Comment dès lors penser l’avenir ? « En matière de nouvelles technologies, il n’est pas concevable d’imaginer un déséquilibre : la construction de notre avenir doit se faire de façon équilibrée entre le public et le privé. L’un est en complément de l’autre. Si une « super intelligence » devait apparaître, elle ne doit surtout pas être en dépendance unique des grands groupes. Si, comme c’est le cas actuellement, il n’y a aucun projet politique, nous allons vers une application stricte du monde économique qui va tenter de se passer d’employés partout où cela devient possible« .

Un contrôle politique ?

On comprend que c’est une course contre la montre qui s’est engagée et c’est un des aspects les plus anxiogènes peut-être de l’émergence de l’intelligence artificielle : « Dans le domaine économique mais aussi militaire, tout va vite. On a vu apparaître la notion d’hypervitesse comme moyen de gagner la compétition. Mais au milieu de ces actions inhumaines en accéléré, que se passera-t-il si ces outils sont autonomes et hors de contrôle ? » Une telle accélération impose une « surveillance accrue des ressources énergétiques. Quelque chose de crucial par ces temps de dérèglement climatique. Il n’est pas concevable d’aller vers une technophilie exclusive dans tous les domaines au détriment de la planète qui nous porte« .

« De grand bouleversements sont devant nous« , a conclu Asma Mahlla non sans un certain angélisme. « Les citoyens sont une force pour trouver des moyens et des solutions pour adapter la société. Il faut retrouver le liant qui fonde la société et s’appuyer sur tout le monde, sans cela nous allons à l’échec. Si cette technologie suit la route tracée par la politique cela pourra s’accompagner d’un changement de modèle accueilli favorablement par la société« . Reste à savoir comment…

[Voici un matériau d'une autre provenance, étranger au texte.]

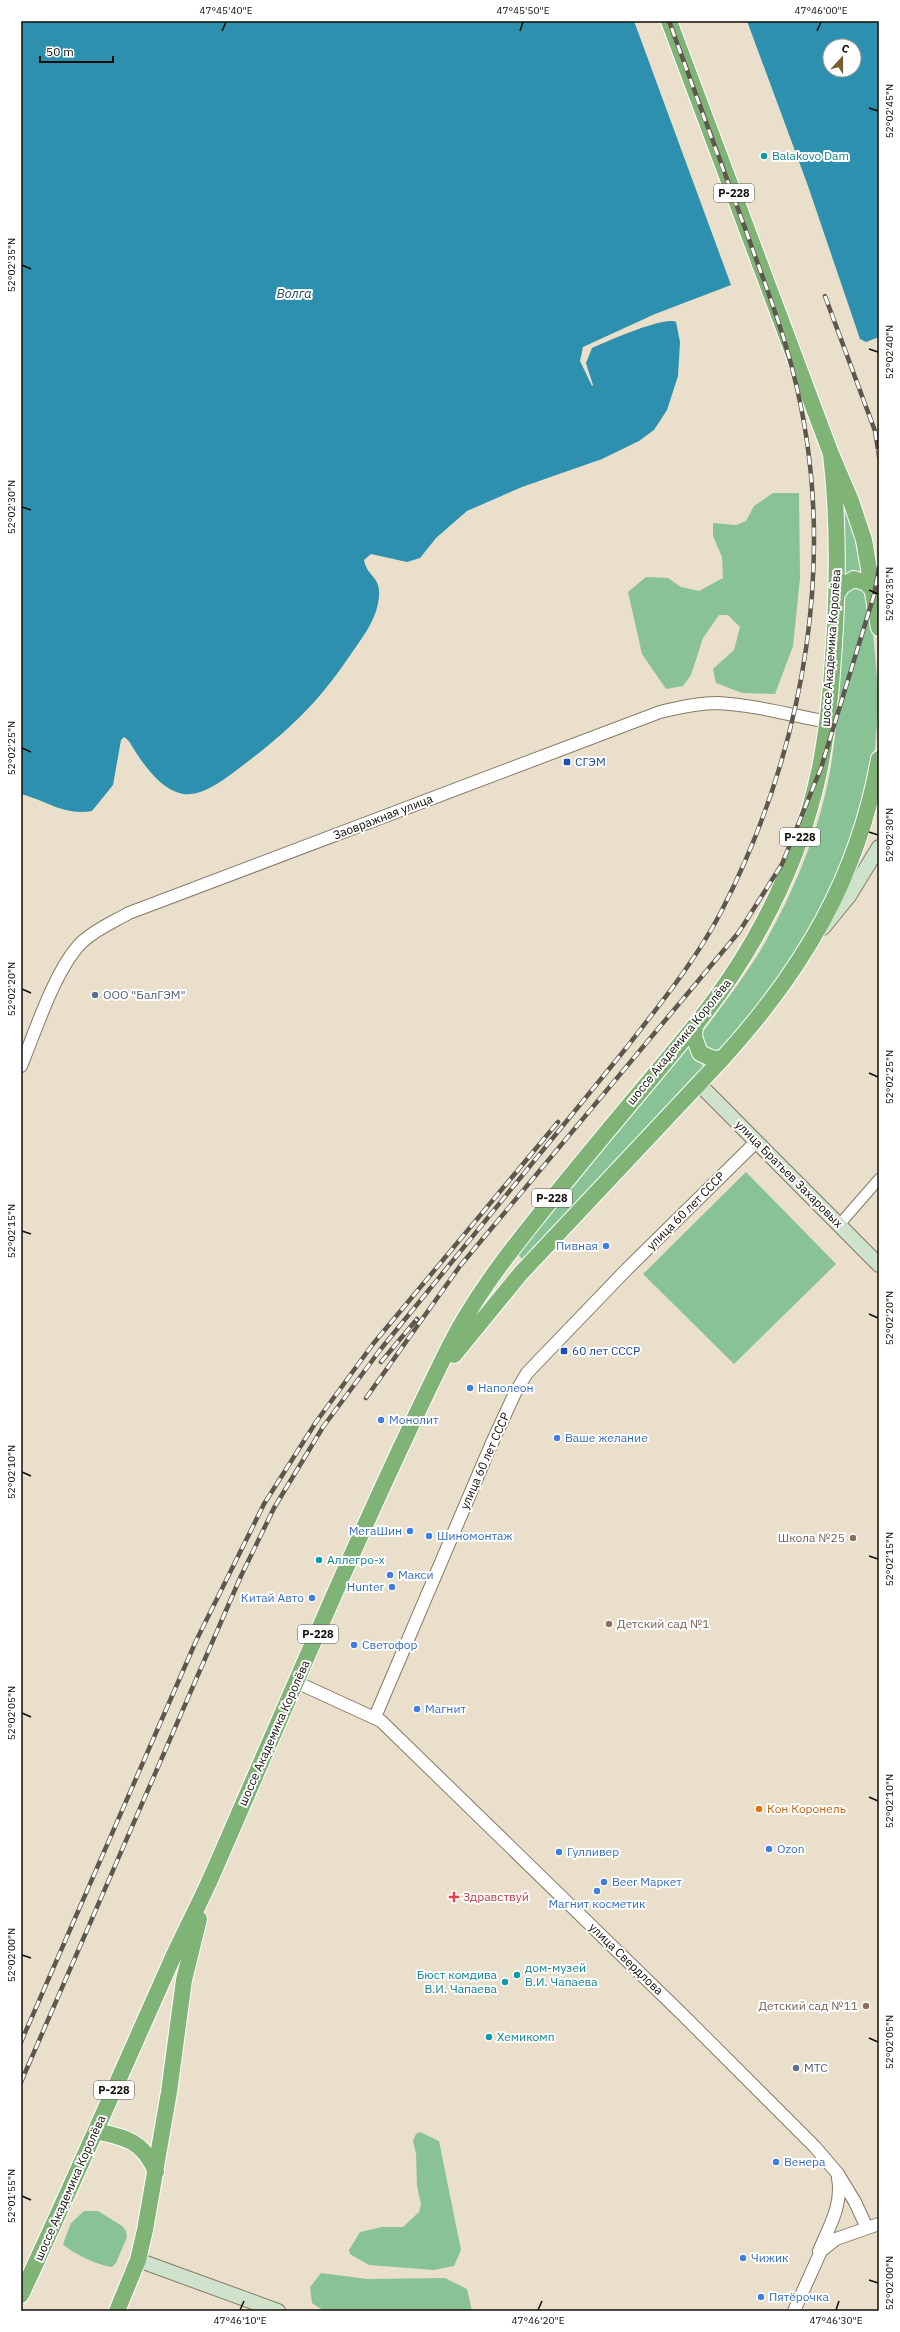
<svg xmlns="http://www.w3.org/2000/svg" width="900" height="2332" viewBox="0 0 900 2332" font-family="'IBM Plex Sans',sans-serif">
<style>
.green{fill:#88c295}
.water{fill:#2d90af;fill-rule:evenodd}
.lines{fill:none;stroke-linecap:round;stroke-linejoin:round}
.minor-casing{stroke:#847a68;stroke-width:12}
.tertiary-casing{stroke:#847a68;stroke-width:14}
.secondary-casing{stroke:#847a68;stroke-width:16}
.trunk-casing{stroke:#fff;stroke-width:18}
.minor{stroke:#fff;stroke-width:10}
.tertiary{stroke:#fff;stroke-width:12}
.secondary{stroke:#cfe3cc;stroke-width:14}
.trunk{stroke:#80b476;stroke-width:16}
.rail-casing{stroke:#5d574c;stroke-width:4.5}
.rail{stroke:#fff;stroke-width:3;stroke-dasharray:9;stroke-linecap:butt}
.ticks{fill:none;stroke:#100c06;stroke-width:1.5}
.culture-dot{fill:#0f9aa8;stroke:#fff;stroke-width:1.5}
.transit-dot{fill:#1a4fb4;stroke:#fff;stroke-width:1.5}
.service-dot{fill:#5c6f8a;stroke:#fff;stroke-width:1.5}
.shop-dot{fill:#3f7fe0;stroke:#fff;stroke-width:1.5}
.education-dot{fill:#8d6e63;stroke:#fff;stroke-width:1.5}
.food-dot{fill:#e8710a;stroke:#fff;stroke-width:1.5}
.health-dot{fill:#e0444e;stroke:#fff;stroke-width:1.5}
.labels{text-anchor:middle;stroke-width:4;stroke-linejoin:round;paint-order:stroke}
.shield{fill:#fff;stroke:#585551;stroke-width:1}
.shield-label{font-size:11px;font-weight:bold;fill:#100c06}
.culture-label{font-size:12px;fill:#0d838f;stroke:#fff;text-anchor:start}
.street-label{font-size:12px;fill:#100c06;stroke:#fff}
.transit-label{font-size:12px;fill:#164399;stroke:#fff;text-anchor:start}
.service-label{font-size:12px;fill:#4e5e75;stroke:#fff;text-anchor:start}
.shop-label{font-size:12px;fill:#366cbe;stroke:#fff;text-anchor:start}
.education-label{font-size:12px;fill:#785e54;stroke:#fff;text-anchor:end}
.food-label{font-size:12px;fill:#c56008;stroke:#fff;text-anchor:start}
.health-label{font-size:12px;fill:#be3a42;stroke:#fff;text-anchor:start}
.water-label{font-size:13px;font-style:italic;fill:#244d5b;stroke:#fff}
.neatline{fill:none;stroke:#100c06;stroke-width:1.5}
.ticks-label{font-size:10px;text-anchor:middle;fill:#100c06}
</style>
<rect width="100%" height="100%" fill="#eadfcb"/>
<path class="green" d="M 837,479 L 866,572 L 843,574 Z
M 773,493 L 799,493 L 800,578 L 793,646 L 775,694 L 742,693 L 716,683 L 713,669 L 734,650 L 740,627 L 728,615 L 719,615 L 703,638 L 691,675 L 683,686 L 666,689 L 642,654 L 628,592 L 646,577 L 668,578 L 681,587 L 699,591 L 723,578 L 722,557 L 713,536 L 713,523 L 736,525 L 746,521 L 754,506 Z
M 851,586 L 864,588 L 870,599 L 879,700 L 875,748 L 866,800 L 832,894 L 768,996 L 720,1050 L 713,1053 L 703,1047 L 702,1033 C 724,1003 748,973 766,941 C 797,885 823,822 832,759 C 840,706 840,652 840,599 Z
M 689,1038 L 697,1059 L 706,1069 L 523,1260 L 516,1252 Z
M 746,1172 L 836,1264 L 734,1364 L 643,1274 Z
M 420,2132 L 439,2141 L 461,2250 L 454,2266 L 434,2270 L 369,2265 L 350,2254 L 349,2250 L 360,2232 L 382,2227 L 403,2227 L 419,2212 L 421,2204 L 417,2186 L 416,2153 L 413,2141 L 416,2134 Z
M 84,2211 L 98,2211 L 122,2226 L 126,2231 L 127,2237 L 116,2263 L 112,2267 C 100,2266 71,2253 63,2244 L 71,2223 Z
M 321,2273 L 367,2279 L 445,2278 L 467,2289 L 472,2311 L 324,2311 L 312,2303 L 310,2287 Z"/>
<path class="water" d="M 21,21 L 634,21 L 731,285 L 655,314 L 583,347 L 580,361 L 592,386 L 593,385 L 586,363 L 592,348 C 606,342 664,316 676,322 L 680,342 L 678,376 L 667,410 L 654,430 L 639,441 L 602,459 L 522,487 L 467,511 L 436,538 L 420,558 L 407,562 L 371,554 L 364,560 C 367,577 381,576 379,597 C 377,618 365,634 353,651 C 320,701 290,730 242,766 C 227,777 204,797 183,794 C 162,790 146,768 135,751 C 131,745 130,741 124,737 L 121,740 L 113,785 L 92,811 C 65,816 47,801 21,794 Z
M 747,21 L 879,21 L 879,337 L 866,342 L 860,339 L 808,186 ZM 830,46 L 854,46 L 854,70 L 830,70 Z"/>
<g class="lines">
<defs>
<path id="minor" d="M 839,1225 L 879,1179"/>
<path id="tertiary" d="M 21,1066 C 36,1030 55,969 82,942 C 96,929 113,922 129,913 L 660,712 C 680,707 698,703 718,703 C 755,705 791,715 827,722
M 296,1682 L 381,1721 L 684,2016 L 815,2147 L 838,2174 L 855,2202 L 867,2228
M 375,1717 L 491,1445 L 515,1393 L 527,1373 L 627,1269 L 756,1142
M 819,2251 C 829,2227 843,2205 838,2178
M 794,2311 L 821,2251 L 836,2239 L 879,2224"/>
<path id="secondary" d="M 823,928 L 849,896 L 879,847
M 699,1084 L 879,1265
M 138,2260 L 278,2311"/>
<path id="trunk" d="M 669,21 L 831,454 L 851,501 L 864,540 L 879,628
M 837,594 L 842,586 L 854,579 L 866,583 L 872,589
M 695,1026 L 694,1037 L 700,1053 L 713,1059 L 723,1058
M 454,1355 L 521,1273 L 723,1058 C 803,970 858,877 879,759
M 96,2131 C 127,2138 143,2141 156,2172
M 21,2295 C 73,2183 123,2070 173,1957 C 186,1929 201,1901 213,1873 C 290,1697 364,1519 449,1347 C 472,1301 504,1259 536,1219 C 587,1154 641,1092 693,1028 C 753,954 799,866 819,772 C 829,725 832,676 835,628 C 838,569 838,513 831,454
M 117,2311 L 138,2260 L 145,2230 L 169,2092 L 184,1980 L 199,1919"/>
</defs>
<use href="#minor" class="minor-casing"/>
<use href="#tertiary" class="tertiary-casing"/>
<use href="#secondary" class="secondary-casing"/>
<use href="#trunk" class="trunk-casing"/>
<use href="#minor" class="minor"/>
<use href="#tertiary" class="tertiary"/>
<use href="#secondary" class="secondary"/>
<use href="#trunk" class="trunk"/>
<defs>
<path id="rail" d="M 825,296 L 875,431 L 879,456
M 381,1362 L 417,1319
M 366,1398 L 460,1266 L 739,932 L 782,864 L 821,768 L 874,595 L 879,568
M 21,2042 L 196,1641 L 264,1504 L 316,1422 L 373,1344 L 558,1122
M 21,2082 L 241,1576 L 274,1508 L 323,1427 L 380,1350 L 627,1047 C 660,1004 696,960 721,912 C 806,746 840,550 792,368 C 780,320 761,274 745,228 C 719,159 694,90 669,21"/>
</defs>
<use href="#rail" class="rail-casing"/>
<use href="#rail" class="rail"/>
</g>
<path class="ticks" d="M 222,31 L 226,22M 520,31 L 523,22M 817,31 L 821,22M 869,108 L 878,111M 22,265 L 31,269M 869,349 L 878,352M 22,507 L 31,510M 869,590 L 878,594M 22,748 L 31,752M 869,832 L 878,835M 22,989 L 31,993M 869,1073 L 878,1077M 22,1231 L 31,1234M 869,1314 L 878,1318M 22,1472 L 31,1476M 869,1556 L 878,1559M 22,1713 L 31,1717M 869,1797 L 878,1801M 22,1955 L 31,1958M 869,2038 L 878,2042M 22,2196 L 31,2200M 869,2280 L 878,2283M 240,2310 L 244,2301M 538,2310 L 542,2301M 836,2310 L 839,2301"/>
<g class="culture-dot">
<circle cx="764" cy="156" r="4"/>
<circle cx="319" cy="1560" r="4"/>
<circle cx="517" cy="1975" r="4"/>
<circle cx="505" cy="1982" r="4"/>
<circle cx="489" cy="2037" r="4"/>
</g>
<g class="transit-dot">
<rect x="563" y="758" width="8" height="8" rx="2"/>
<rect x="560" y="1347" width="8" height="8" rx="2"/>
</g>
<g class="service-dot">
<circle cx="95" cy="995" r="4"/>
<circle cx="796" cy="2068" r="4"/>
</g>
<g class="shop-dot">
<circle cx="606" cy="1246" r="4"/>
<circle cx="470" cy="1388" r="4"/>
<circle cx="381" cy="1420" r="4"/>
<circle cx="557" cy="1438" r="4"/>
<circle cx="410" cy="1531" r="4"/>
<circle cx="429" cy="1536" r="4"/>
<circle cx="390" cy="1575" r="4"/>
<circle cx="392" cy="1587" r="4"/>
<circle cx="312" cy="1598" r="4"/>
<circle cx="354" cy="1645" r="4"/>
<circle cx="417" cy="1709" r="4"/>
<circle cx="769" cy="1849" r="4"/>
<circle cx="559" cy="1852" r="4"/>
<circle cx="604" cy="1882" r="4"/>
<circle cx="597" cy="1891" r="4"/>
<circle cx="776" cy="2162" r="4"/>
<circle cx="743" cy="2258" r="4"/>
<circle cx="761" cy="2297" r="4"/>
</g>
<g class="education-dot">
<circle cx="853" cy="1538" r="4"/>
<circle cx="609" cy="1624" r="4"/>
<circle cx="866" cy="2006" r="4"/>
</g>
<circle class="food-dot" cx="759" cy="1809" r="4"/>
<path class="health-dot" d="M452 1891h4v4h4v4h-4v4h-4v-4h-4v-4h4z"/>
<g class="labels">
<g class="shield">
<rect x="714" y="184" width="40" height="18" rx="3"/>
<rect x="780" y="828" width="40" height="18" rx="3"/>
<rect x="532" y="1189" width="40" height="18" rx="3"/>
<rect x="298" y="1625" width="40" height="18" rx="3"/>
<rect x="94" y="2081" width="40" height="18" rx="3"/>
</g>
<g class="shield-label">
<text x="734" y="197">Р-228</text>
<text x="800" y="841">Р-228</text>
<text x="552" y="1202">Р-228</text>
<text x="318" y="1638">Р-228</text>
<text x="114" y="2094">Р-228</text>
</g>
<g class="culture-label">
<text x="772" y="160">Balakovo Dam</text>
<text x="327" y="1564">Аллегро-х</text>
<text x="525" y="1972">дом-музей<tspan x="525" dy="14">В.И. Чапаева</tspan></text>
<text x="497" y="1979" text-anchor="end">Бюст комдива<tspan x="497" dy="14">В.И. Чапаева</tspan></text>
<text x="497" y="2041">Хемикомп</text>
</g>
<g class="street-label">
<text transform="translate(831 648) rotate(-86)" y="4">шоссе Академика Королёва</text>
<text transform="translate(383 817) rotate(-21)" y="4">Заовражная улица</text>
<text transform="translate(679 1042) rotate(-51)" y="4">шоссе Академика Королёва</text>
<text transform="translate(789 1174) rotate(45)" y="4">улица Братьев Захаровых</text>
<text transform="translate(686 1211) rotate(-45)" y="4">улица 60 лет СССР</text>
<text transform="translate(485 1461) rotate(-66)" y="4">улица 60 лет СССР</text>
<text transform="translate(274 1733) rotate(-66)" y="4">шоссе Академика Королёва</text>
<text transform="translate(626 1959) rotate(44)" y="4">улица Свердлова</text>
<text transform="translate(70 2188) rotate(-66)" y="4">шоссе Академика Королёва</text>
</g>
<g class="transit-label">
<text x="575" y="766">СГЭМ</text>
<text x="572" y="1355">60 лет СССР</text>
</g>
<g class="service-label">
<text x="103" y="999">ООО "БалГЭМ"</text>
<text x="804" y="2072">МТС</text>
</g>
<g class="shop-label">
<text x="598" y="1250" text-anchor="end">Пивная</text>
<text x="478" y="1392">Наполеон</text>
<text x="389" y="1424">Монолит</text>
<text x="565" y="1442">Ваше желание</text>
<text x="402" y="1535" text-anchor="end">МегаШин</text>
<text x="437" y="1540">Шиномонтаж</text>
<text x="398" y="1579">Макси</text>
<text x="384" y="1591" text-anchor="end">Hunter</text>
<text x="304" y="1602" text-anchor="end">Китай Авто</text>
<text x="362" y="1649">Светофор</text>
<text x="425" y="1713">Магнит</text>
<text x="777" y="1853">Ozon</text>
<text x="567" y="1856">Гулливер</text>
<text x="612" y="1886">Beer Маркет</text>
<text x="597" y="1908" text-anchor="middle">Магнит косметик</text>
<text x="784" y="2166">Венера</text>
<text x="751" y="2262">Чижик</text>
<text x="769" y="2301">Пятёрочка</text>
</g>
<g class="education-label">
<text x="845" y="1542">Школа №25</text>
<text x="617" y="1628" text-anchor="start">Детский сад №1</text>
<text x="858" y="2010">Детский сад №11</text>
</g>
<g class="food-label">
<text x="767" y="1813">Кон Коронель</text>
</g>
<g class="health-label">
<text x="463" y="1901">Здравствуй</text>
</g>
<g class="water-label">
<text x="294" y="298">Волга</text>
</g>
</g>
<rect width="900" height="2332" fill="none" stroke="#ffffff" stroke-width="44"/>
<g transform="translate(842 58) rotate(21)"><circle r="19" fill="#ffffff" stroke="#9f9e9b"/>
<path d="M0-3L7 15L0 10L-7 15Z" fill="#7b5d31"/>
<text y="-6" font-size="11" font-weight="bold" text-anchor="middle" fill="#100c06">С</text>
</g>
<path d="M40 56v6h73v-6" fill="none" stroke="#100c06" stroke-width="2"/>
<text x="46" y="56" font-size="12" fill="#100c06" stroke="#ffffff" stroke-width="3" paint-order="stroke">50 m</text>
<rect x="22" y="22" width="856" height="2288" class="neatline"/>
<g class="ticks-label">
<text x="226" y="14">47°45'40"E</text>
<text x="523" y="14">47°45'50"E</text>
<text x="821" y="14">47°46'00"E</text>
<text transform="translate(889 111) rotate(-90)" y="4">52°02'45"N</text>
<text transform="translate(11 265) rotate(-90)" y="4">52°02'35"N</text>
<text transform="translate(889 352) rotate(-90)" y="4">52°02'40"N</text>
<text transform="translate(11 507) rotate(-90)" y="4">52°02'30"N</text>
<text transform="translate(889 594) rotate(-90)" y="4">52°02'35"N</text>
<text transform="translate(11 748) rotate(-90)" y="4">52°02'25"N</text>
<text transform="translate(889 835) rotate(-90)" y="4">52°02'30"N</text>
<text transform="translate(11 989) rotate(-90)" y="4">52°02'20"N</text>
<text transform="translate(889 1077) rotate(-90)" y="4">52°02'25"N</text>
<text transform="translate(11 1231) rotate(-90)" y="4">52°02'15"N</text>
<text transform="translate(889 1318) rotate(-90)" y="4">52°02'20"N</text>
<text transform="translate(11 1472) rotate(-90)" y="4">52°02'10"N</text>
<text transform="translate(889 1559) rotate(-90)" y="4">52°02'15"N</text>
<text transform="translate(11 1713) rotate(-90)" y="4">52°02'05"N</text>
<text transform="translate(889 1801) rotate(-90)" y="4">52°02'10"N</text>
<text transform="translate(11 1955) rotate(-90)" y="4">52°02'00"N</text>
<text transform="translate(889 2042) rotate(-90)" y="4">52°02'05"N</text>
<text transform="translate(11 2196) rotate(-90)" y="4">52°01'55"N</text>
<text transform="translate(889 2283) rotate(-90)" y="4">52°02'00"N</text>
<text x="240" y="2324">47°46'10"E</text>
<text x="538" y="2324">47°46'20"E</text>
<text x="836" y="2324">47°46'30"E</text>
</g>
</svg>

Jean-Christophe Penalva, ingénieur, membre de la commission citoyenne sur l’IA de Montpellier

Asma Mhalla est spécialiste des enjeux politiques et géopolitiques de la Tech, membre du LAP (Laboratoire d’Anthropologie Politique) de l’EHESS/CNRS, et enseigne à Columbia, Sciences Po et Polytechnique. Mathématicien de renom, Cédric Villani était également présent à cette rencontre mais à distance.